The team can say it's happy it didn't commit to a long-term deal, but it's still losing him and getting nothing in return.
They are the smartest guys in the room and if you gave them a choice between losing money and losing a player, the members of the Wild brain trust would go for losing the player every time.
Thus, there might be a tinge of front office disappointment that the Wild will be losing the most dynamic player in franchise history and get nothing in return, but you can be assured that Doug Risebrough and his minions will spend much time congratulating themselves for not committing to a long-term contract for many millions to Marian Gaborik.
Risebrough and Co. have the advantage of being able to claim all their decisions are correct, and validate this by pointing to an ongoing sellout streak that dates to the first game played in Xcel Energy Center in the fall of 2000.
Last summer, they were correct not to give Brian Rolston a fourth year in a contract extension, since Risebrough knew that in today's NHL moving the puck from the back line was more vital to scoring goals than veteran forwards with a track record for production.
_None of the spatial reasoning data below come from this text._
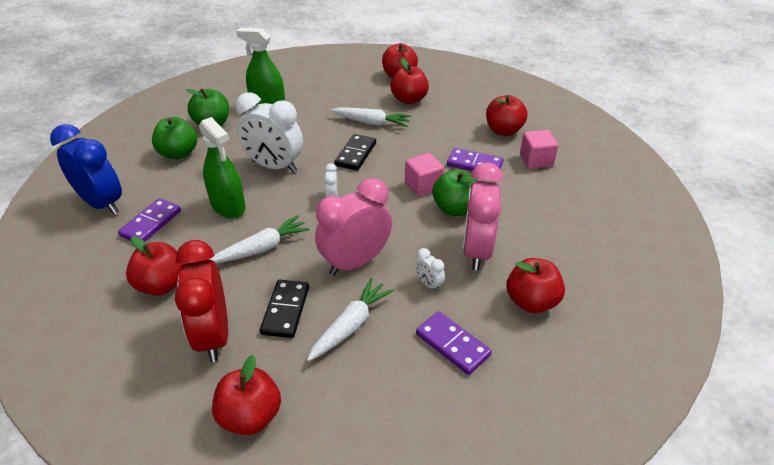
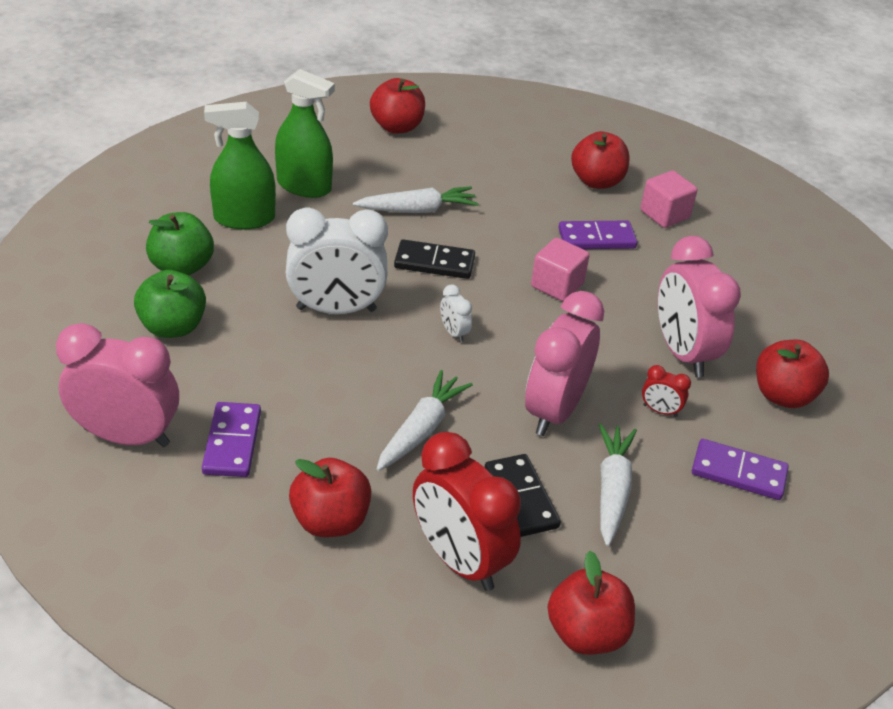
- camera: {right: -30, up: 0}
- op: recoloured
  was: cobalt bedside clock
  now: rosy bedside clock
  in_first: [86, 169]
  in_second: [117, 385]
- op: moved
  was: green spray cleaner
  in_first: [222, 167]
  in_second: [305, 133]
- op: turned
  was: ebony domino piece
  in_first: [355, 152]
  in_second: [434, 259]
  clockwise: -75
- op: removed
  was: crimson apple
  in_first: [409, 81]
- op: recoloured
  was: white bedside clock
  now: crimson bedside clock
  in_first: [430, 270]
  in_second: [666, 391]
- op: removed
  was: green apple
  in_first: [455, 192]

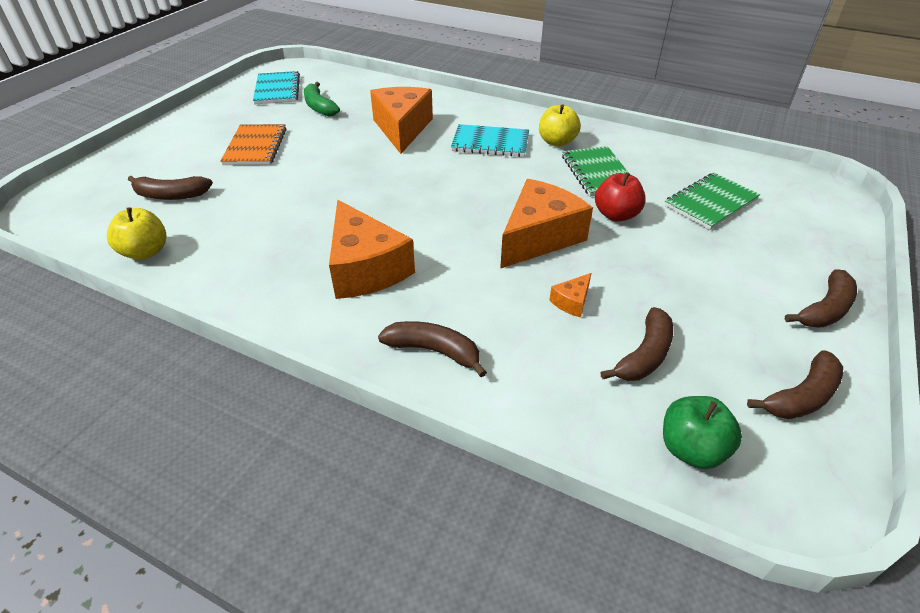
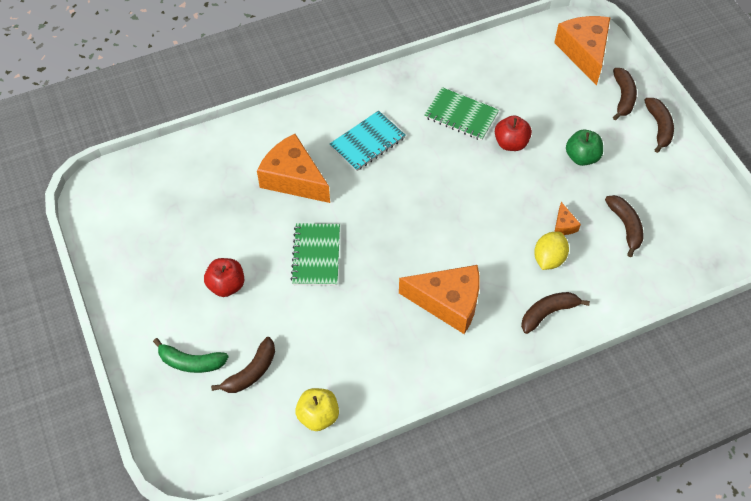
- camera: {right: -50, up: 15}
- op: replaced
  was: orange-coloured notebook
  now: crimson apple
  in_first: [253, 144]
  in_second: [224, 277]
- op: removed
  was: turquoise notebook
  in_first: [276, 87]
- op: moved
  was: green toy banana
  in_first: [322, 99]
  in_second: [191, 355]
- op: moved
  was: orange-coloured piece of cheese
  in_first: [546, 224]
  in_second: [582, 51]
- op: removed
  was: golden apple
  in_first: [560, 125]
- op: moved
  was: green apple
  in_first: [702, 432]
  in_second: [584, 148]
- op: moved
  was: green notebook
  in_first: [712, 201]
  in_second: [315, 254]
- op: moved
  was: russet toy banana
  in_first: [795, 384]
  in_second: [625, 94]
- op: added
  now: golden citrus fruit
  in_second: [551, 251]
They also were correct not to trade Gaborik coming off his healthy, high-scoring 2007-08 season in September. That way, the Wild could trade Gaborik near the March 4 deadline for a package of young, inexpensive talent and draft choices to a Stanley Cup contender.
The smartest guys in the room were right on these matters, and have 18,568 nightly ticket buyers to prove it, and that makes them right even when they are wrong.
On Friday, it became official that Gaborik will undergo hip surgery and not return until mid-March, at the earliest. This caused an emergency meeting of the Turkey Committee, which decided not to rescind the Turkey of the Year award presented to Gaborik this past Thanksgiving.
That said, Gaborik now comes out of this looking more reasonable than does Risebrough. The Wild boss wanted Gaborik to keep skating and try to return to the lineup, even after the free agent-to-be was told by his Colorado specialist that there was a "hip deficiency'' that would require surgery to repair.
There was a heated exchange when Risebrough was informed by Gaborik that he planned to have surgery. Risebrough made it known during a Friday conference call that he didn't approve of the decision.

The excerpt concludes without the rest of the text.